• _WHAT TO WORK ON_
Find where "- Check the" appears in the records below, then return that line and every later line exactly, stopping only at the last line.

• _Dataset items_
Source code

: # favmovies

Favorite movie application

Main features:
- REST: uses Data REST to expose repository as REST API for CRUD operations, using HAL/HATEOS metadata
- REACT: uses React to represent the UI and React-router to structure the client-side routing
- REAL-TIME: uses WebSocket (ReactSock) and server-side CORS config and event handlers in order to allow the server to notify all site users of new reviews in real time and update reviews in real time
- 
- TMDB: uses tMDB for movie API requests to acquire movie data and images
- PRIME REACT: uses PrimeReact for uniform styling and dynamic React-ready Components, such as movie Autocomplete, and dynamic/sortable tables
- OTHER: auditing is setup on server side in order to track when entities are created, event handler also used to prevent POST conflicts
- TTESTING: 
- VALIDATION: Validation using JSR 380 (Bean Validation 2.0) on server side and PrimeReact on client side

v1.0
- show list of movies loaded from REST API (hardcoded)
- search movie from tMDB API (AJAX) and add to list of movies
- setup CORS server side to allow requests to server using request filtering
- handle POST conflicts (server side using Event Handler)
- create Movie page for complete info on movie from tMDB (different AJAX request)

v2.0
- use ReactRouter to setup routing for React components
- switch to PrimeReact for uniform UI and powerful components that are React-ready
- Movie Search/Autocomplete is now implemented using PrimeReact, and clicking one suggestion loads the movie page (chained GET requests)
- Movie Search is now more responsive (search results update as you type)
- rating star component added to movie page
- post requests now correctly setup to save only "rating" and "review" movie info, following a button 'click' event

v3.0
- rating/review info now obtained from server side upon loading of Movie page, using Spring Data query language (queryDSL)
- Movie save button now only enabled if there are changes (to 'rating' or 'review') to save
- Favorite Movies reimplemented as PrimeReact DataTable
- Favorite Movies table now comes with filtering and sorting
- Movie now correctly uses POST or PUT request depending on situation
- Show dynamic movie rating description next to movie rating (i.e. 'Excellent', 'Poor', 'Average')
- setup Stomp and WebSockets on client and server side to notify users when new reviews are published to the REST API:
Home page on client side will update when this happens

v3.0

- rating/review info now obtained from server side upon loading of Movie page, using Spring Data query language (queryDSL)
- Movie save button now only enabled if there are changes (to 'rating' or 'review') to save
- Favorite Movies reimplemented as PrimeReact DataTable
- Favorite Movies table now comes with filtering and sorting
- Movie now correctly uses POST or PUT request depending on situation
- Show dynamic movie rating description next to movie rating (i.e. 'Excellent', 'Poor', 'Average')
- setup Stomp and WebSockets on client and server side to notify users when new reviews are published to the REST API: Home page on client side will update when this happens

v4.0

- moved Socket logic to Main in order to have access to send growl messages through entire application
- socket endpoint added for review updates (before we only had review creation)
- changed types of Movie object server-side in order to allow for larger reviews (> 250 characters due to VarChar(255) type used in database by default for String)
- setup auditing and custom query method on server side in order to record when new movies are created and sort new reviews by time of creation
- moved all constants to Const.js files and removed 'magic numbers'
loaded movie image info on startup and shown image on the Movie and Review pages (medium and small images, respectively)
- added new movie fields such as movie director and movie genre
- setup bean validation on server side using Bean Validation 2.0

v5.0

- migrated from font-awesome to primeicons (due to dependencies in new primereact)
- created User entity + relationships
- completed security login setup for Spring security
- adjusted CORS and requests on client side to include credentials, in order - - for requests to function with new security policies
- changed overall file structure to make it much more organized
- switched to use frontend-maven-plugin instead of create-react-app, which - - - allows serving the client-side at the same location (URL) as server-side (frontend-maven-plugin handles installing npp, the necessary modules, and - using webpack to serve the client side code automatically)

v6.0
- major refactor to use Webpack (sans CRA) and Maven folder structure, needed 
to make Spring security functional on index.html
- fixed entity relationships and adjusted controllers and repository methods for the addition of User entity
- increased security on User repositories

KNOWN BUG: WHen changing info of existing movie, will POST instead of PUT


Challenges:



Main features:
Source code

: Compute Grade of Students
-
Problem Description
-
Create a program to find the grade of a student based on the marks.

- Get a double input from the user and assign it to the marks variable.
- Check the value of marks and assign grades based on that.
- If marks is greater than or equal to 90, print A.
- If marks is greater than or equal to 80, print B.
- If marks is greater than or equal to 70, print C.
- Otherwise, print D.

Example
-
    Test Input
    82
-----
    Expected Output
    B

• _FINAL ANSWER_
- Check the value of marks and assign grades based on that.
- If marks is greater than or equal to 90, print A.
- If marks is greater than or equal to 80, print B.
- If marks is greater than or equal to 70, print C.
- Otherwise, print D.

Example
-
    Test Input
    82
-----
    Expected Output
    B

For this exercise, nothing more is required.